Insulin suppresses and glucagon and catecholamine induces the following three steps: 1) free fatty acid production in adipose tissues, 2) mitochondrial entry of free fatty acids via malonyl-CoA, 3) ketone body synthesis at the HMG-CoA syntase. Hence insulin-dominant conditions such as postprandial state or hyperinsulinism, ketone production is strongly suppressed. On the other hand, glucagon and catecholamine-dominant conditions, such as fasting, febrile, and/or stress conditions, ketone production is induced.
Ketosis Ketosis means a condtion in which blood ketone level is equal or more than 0.2mM(200μmol/L). Ketoacidosis is defined as a condition in which blood ketone level is equal or more than 7 mM. Blood ketone level decreases to about 0.05~0.1 mM in postprandial condition, and increases up to 6mM after 24-hour fast in young children. This means ketone levels increases 100-fold after fasting.
Clinical symptoms for ketosis and ketoacidosis are not specific but patients may have acetone smelling. If ketoacidosis is severe, patients may have polypnea and various degrees of unconsciousness. Blood gas data is important to evaluate severity of ketoacidosis. Is blood pH less than 7.3? Non-physiological (pathogenic) ketoacidosis has lower pH because of insufficient respiratory compensation. For evaluation of ketone body metabolism, simultaneous measurement of blood glucose and free fatty acid, together with blood ketone bodies, is essential.
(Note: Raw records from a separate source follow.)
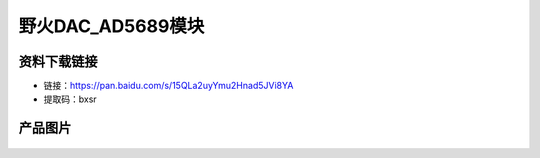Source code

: 

野火DAC_AD5689模块
=============================




资料下载链接
------------

- 链接：https://pan.baidu.com/s/15QLa2uyYmu2Hnad5JVi8YA
- 提取码：bxsr 



产品图片
--------

.. figure:: media/ebf_dac_ad5689.jpg
   :alt: ebf_dac_ad5689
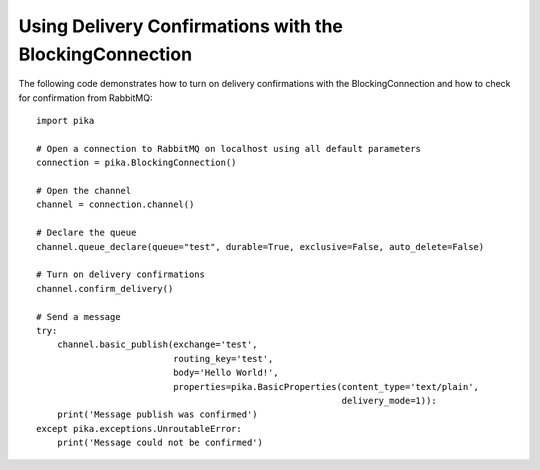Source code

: Using Delivery Confirmations with the BlockingConnection
========================================================

The following code demonstrates how to turn on delivery confirmations with the BlockingConnection and how to check for confirmation from RabbitMQ::

    import pika

    # Open a connection to RabbitMQ on localhost using all default parameters
    connection = pika.BlockingConnection()

    # Open the channel
    channel = connection.channel()

    # Declare the queue
    channel.queue_declare(queue="test", durable=True, exclusive=False, auto_delete=False)

    # Turn on delivery confirmations
    channel.confirm_delivery()

    # Send a message
    try:
        channel.basic_publish(exchange='test',
                              routing_key='test',
                              body='Hello World!',
                              properties=pika.BasicProperties(content_type='text/plain',
                                                              delivery_mode=1)):
        print('Message publish was confirmed')
    except pika.exceptions.UnroutableError:
        print('Message could not be confirmed')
Clinical judgment is also important to evaluate ketone body metabolism. What condition does your patient have ? for example, two hours after meal, after 15hour-fasting, frequent vomiting and appetine loss for 10 hours, two days febrile, etc. Since fasting, febrile, and/or stress induce ketone body production, the ketone body level in your child should be evaluated clinically to be physiological or lower or higher than you expected.
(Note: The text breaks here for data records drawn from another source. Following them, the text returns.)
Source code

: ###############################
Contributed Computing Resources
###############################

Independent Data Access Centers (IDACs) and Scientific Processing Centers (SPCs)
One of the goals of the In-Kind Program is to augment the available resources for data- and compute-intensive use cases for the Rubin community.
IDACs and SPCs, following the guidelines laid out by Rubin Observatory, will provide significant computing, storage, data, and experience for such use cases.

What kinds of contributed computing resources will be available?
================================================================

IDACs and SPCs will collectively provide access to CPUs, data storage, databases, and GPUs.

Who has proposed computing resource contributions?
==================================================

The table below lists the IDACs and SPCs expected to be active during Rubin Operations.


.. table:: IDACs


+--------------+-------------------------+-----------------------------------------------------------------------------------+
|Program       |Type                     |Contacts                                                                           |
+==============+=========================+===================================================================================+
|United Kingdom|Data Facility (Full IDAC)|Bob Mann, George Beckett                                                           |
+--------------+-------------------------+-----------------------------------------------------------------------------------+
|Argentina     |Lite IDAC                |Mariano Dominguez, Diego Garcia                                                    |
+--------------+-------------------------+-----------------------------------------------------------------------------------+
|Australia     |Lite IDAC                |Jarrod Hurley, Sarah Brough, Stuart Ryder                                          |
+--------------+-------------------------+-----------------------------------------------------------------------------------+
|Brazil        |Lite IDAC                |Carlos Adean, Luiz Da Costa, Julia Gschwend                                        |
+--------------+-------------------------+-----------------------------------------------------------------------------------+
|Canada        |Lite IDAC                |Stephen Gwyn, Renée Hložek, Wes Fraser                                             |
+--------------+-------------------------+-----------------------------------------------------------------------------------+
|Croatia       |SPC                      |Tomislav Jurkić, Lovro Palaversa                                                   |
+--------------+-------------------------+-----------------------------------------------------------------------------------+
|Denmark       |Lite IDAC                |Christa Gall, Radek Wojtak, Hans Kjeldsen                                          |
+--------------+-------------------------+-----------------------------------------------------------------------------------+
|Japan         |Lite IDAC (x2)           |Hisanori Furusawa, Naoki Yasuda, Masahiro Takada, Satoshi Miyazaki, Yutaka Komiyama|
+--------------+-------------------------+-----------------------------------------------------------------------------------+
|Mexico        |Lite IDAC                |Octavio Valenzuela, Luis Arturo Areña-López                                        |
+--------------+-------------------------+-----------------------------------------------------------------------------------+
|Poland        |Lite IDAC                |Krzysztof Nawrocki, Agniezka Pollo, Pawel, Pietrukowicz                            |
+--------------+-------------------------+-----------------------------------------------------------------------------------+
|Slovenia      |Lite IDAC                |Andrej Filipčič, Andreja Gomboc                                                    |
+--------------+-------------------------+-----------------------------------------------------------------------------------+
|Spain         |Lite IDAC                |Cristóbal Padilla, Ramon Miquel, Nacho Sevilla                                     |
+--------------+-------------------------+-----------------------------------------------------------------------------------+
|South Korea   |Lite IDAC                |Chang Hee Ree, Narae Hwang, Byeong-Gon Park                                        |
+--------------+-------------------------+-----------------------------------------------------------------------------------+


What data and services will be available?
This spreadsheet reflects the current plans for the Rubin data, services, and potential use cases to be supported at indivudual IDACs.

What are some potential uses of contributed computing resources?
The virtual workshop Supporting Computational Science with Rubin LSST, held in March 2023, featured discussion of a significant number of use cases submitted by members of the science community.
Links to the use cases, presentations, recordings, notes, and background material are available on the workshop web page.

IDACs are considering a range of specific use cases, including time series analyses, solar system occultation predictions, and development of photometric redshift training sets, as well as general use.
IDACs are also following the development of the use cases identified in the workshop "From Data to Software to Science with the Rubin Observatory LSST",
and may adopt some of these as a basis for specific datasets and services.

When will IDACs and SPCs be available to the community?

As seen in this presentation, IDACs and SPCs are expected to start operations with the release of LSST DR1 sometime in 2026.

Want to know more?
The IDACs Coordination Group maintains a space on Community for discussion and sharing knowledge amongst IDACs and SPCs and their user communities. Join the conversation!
Acetonemic vomiting and ketotic hypoglycemia are common causes of ketosis and their symptoms includes vomiting and lethargy. Hence if patients with such conditions look serious, especially at the first attack, sufficient metabolic tests should be done. Onsets of acetonemic vomiting and ketotic hypoglycemia are usually after the age of 1 and half years. The onsets of inborn errors of ketone body utilization are much earlier than those of acetonemic vomiting and ketotic hypoglycemia. If you see a 1-year old patient who is suspected to have severe acetonemic vomiting or ketotic hypoglycemia, you should consider underlying metabolic disorders.